Exercise inputs>
BEGIN
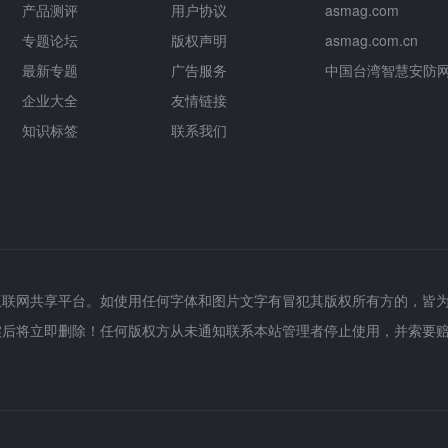
产品测评
用户协议
asmag.com
专题论坛
版权声明
asmag.com.cn
最新专题
广告服务
中国台湾智慧安防
企业大全
友情链接
知识标签
联系我们
互联网共享平台。如使用任何字体和图片文字有冒犯其版权所有方的，皆
实后将立即删除！任何版权方从未通知联系本站管理者停止使用，并索要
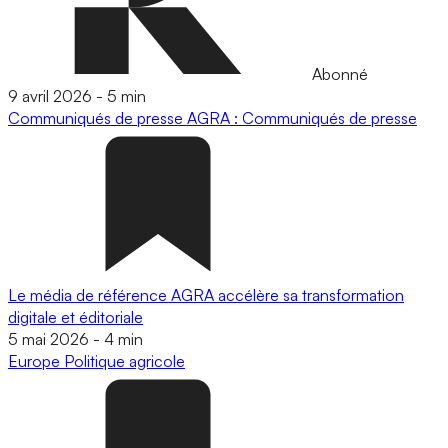
Abonné
9 avril 2026
-
5 min
Communiqués de presse
AGRA : Communiqués de presse
Le média de référence AGRA accélère sa transformation
digitale et éditoriale
5 mai 2026
-
4 min
Europe
Politique agricole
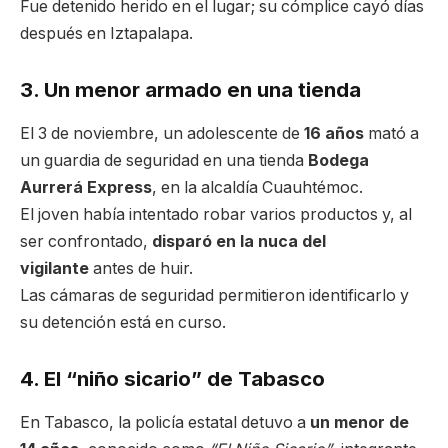
Fue detenido herido en el lugar; su cómplice cayó días
después en Iztapalapa.
3. Un menor armado en una tienda
El 3 de noviembre, un adolescente de
16 años
mató a
un guardia de seguridad en una tienda
Bodega
Aurrerá Express
, en la alcaldía Cuauhtémoc.
El joven había intentado robar varios productos y, al
ser confrontado,
disparó en la nuca del
vigilante
antes de huir.
Las cámaras de seguridad permitieron identificarlo y
su detención está en curso.
4. El “niño sicario” de Tabasco
En Tabasco, la policía estatal detuvo a
un menor de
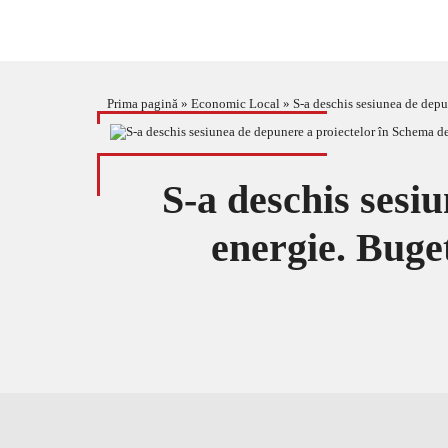
Prima pagină
»
Economic Local
»
S-a deschis sesiunea de depu
S-a deschis sesi
energie. Buge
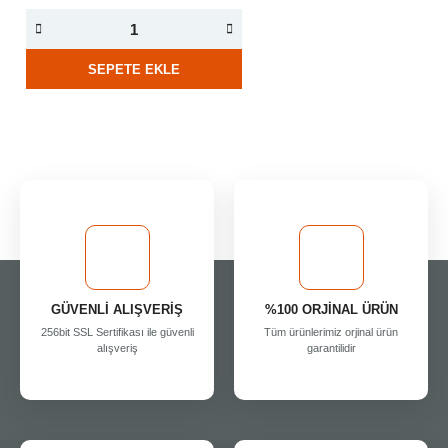
SEPETE EKLE
GÜVENLİ ALIŞVERİŞ
%100 ORJİNAL ÜRÜN
256bit SSL Sertifikası ile güvenli
Tüm ürünlerimiz orjinal ürün
alışveriş
garantilidir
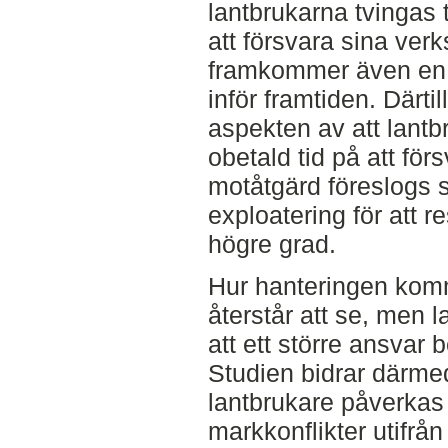
lantbrukarna tvingas t
att försvara sina verk
framkommer även en u
inför framtiden. Därt
aspekten av att lantb
obetald tid på att fö
motåtgärd föreslogs st
exploatering för att 
högre grad.
Hur hanteringen komme
återstår att se, men 
att ett större ansvar 
Studien bidrar därmed t
lantbrukare påverkas
markkonflikter utifrå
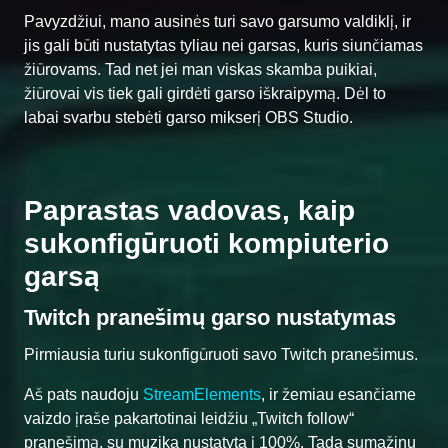
Pavyzdžiui, mano ausinės turi savo garsumo valdiklį, ir
jis gali būti nustatytas tyliau nei garsas, kuris siunčiamas
žiūrovams. Tad net jei man viskas skamba puikiai,
žiūrovai vis tiek gali girdėti garso iškraipymą. Dėl to
labai svarbu stebėti garso mikserį OBS Studio.
Paprastas vadovas, kaip
sukonfigūruoti kompiuterio
garsą
Twitch pranešimų garso nustatymas
Pirmiausia turiu sukonfigūruoti savo Twitch pranešimus.
Aš pats naudoju
StreamElements
, ir žemiau esančiame
vaizdo įraše pakartotinai leidžiu „Twitch follow“
pranešimą, su muzika nustatyta į 100%. Tada sumažinu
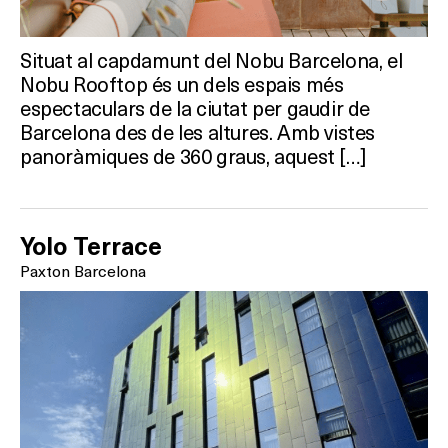
RESTAURANTS
Situat al capdamunt del Nobu Barcelona, el
SALES
Nobu Rooftop és un dels espais més
espectaculars de la ciutat per gaudir de
Barcelona des de les altures. Amb vistes
Activitats
panoràmiques de 360 graus, aquest […]
On?
Yolo Terrace
Paxton Barcelona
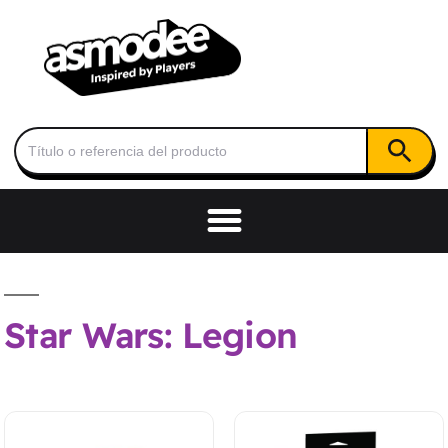
Botón de
Buscar:
Star Wars: Legion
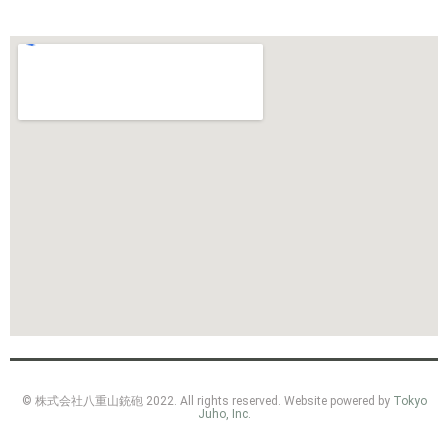
© 株式会社八重山銃砲 2022. All rights reserved. Website powered by
Tokyo
Juho, Inc.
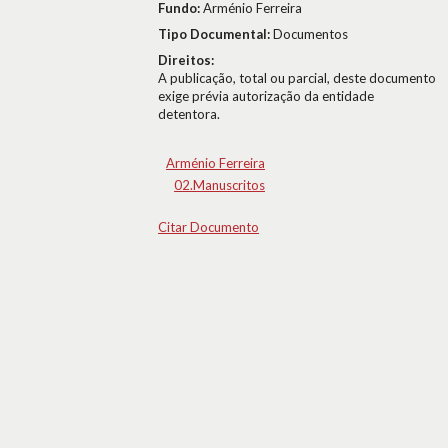
Fundo:
Arménio Ferreira
Tipo Documental:
Documentos
Direitos:
A publicação, total ou parcial, deste documento
exige prévia autorização da entidade
detentora.
Arménio Ferreira
02.Manuscritos
Citar Documento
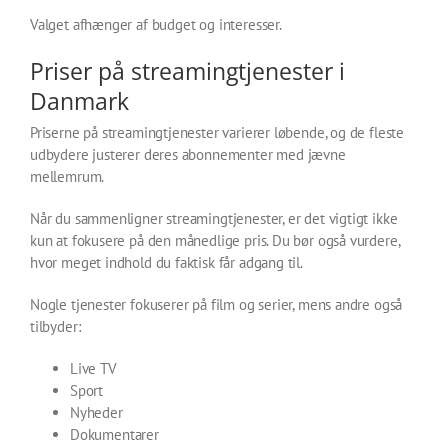
Valget afhænger af budget og interesser.
Priser på streamingtjenester i
Danmark
Priserne på streamingtjenester varierer løbende, og de fleste
udbydere justerer deres abonnementer med jævne
mellemrum.
Når du sammenligner streamingtjenester, er det vigtigt ikke
kun at fokusere på den månedlige pris. Du bør også vurdere,
hvor meget indhold du faktisk får adgang til.
Nogle tjenester fokuserer på film og serier, mens andre også
tilbyder:
Live TV
Sport
Nyheder
Dokumentarer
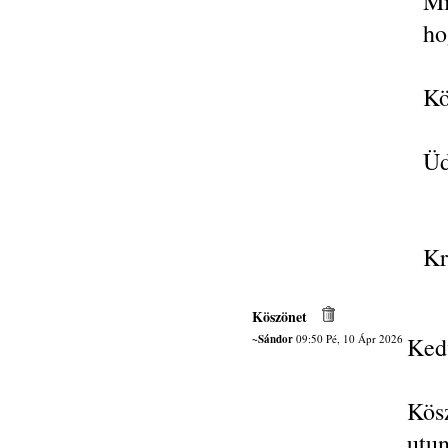
Mi
ho
Kö
Üd
Kr
Köszönet
~Sándor
09:50 Pé, 10 Ápr 2026
Ked
Kös
utu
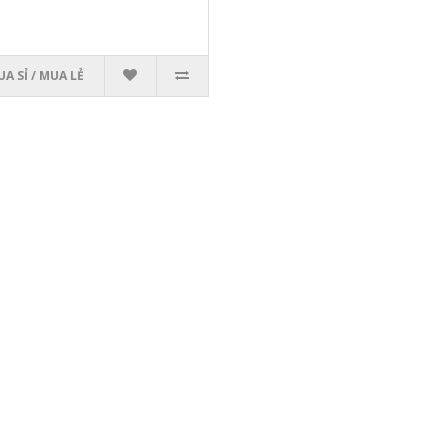
A SỈ / MUA LẺ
END
What the task asks> Please repeat the text of every item above word for word, leaving the pictures out of your answer.

The answer>
产品测评
用户协议
asmag.com
专题论坛
版权声明
asmag.com.cn
最新专题
广告服务
中国台湾智慧安防
企业大全
友情链接
知识标签
联系我们
互联网共享平台。如使用任何字体和图片文字有冒犯其版权所有方的，皆
实后将立即删除！任何版权方从未通知联系本站管理者停止使用，并索要
Abonné
9 avril 2026
-
5 min
Communiqués de presse
AGRA : Communiqués de presse
Le média de référence AGRA accélère sa transformation
digitale et éditoriale
5 mai 2026
-
4 min
Europe
Politique agricole
Fue detenido herido en el lugar; su cómplice cayó días
después en Iztapalapa.
3. Un menor armado en una tienda
El 3 de noviembre, un adolescente de
16 años
mató a
un guardia de seguridad en una tienda
Bodega
Aurrerá Express
, en la alcaldía Cuauhtémoc.
El joven había intentado robar varios productos y, al
ser confrontado,
disparó en la nuca del
vigilante
antes de huir.
Las cámaras de seguridad permitieron identificarlo y
su detención está en curso.
4. El “niño sicario” de Tabasco
En Tabasco, la policía estatal detuvo a
un menor de
Prima pagină
»
Economic Local
»
S-a deschis sesiunea de depu
S-a deschis sesi
energie. Buge
SEPETE EKLE
GÜVENLİ ALIŞVERİŞ
%100 ORJİNAL ÜRÜN
256bit SSL Sertifikası ile güvenli
Tüm ürünlerimiz orjinal ürün
alışveriş
garantilidir
lantbrukarna tvingas t
att försvara sina verk
framkommer även en u
inför framtiden. Därt
aspekten av att lantb
obetald tid på att fö
motåtgärd föreslogs st
exploatering för att 
högre grad.
Hur hanteringen komme
återstår att se, men 
att ett större ansvar 
Studien bidrar därmed t
lantbrukare påverkas
markkonflikter utifrå
Pavyzdžiui, mano ausinės turi savo garsumo valdiklį, ir
jis gali būti nustatytas tyliau nei garsas, kuris siunčiamas
žiūrovams. Tad net jei man viskas skamba puikiai,
žiūrovai vis tiek gali girdėti garso iškraipymą. Dėl to
labai svarbu stebėti garso mikserį OBS Studio.
Paprastas vadovas, kaip
sukonfigūruoti kompiuterio
garsą
Twitch pranešimų garso nustatymas
Pirmiausia turiu sukonfigūruoti savo Twitch pranešimus.
Aš pats naudoju
StreamElements
, ir žemiau esančiame
vaizdo įraše pakartotinai leidžiu „Twitch follow“
pranešimą, su muzika nustatyta į 100%. Tada sumažinu
RESTAURANTS
Situat al capdamunt del Nobu Barcelona, el
SALES
Nobu Rooftop és un dels espais més
espectaculars de la ciutat per gaudir de
Barcelona des de les altures. Amb vistes
Activitats
panoràmiques de 360 graus, aquest […]
On?
Yolo Terrace
Paxton Barcelona
Botón de
Buscar:
Star Wars: Legion
© 株式会社八重山銃砲 2022. All rights reserved. Website powered by
Tokyo
Juho, Inc.
Fundo:
Arménio Ferreira
Tipo Documental:
Documentos
Direitos:
A publicação, total ou parcial, deste documento
exige prévia autorização da entidade
detentora.
Arménio Ferreira
02.Manuscritos
Citar Documento
Valget afhænger af budget og interesser.
Priser på streamingtjenester i
Danmark
Priserne på streamingtjenester varierer løbende, og de fleste
udbydere justerer deres abonnementer med jævne
mellemrum.
Når du sammenligner streamingtjenester, er det vigtigt ikke
kun at fokusere på den månedlige pris. Du bør også vurdere,
hvor meget indhold du faktisk får adgang til.
Nogle tjenester fokuserer på film og serier, mens andre også
tilbyder:
Live TV
Sport
Nyheder
Dokumentarer
Mi
ho
Kö
Üd
Kr
Köszönet
~Sándor
09:50 Pé, 10 Ápr 2026
Ked
Kös
utu
A SỈ / MUA LẺ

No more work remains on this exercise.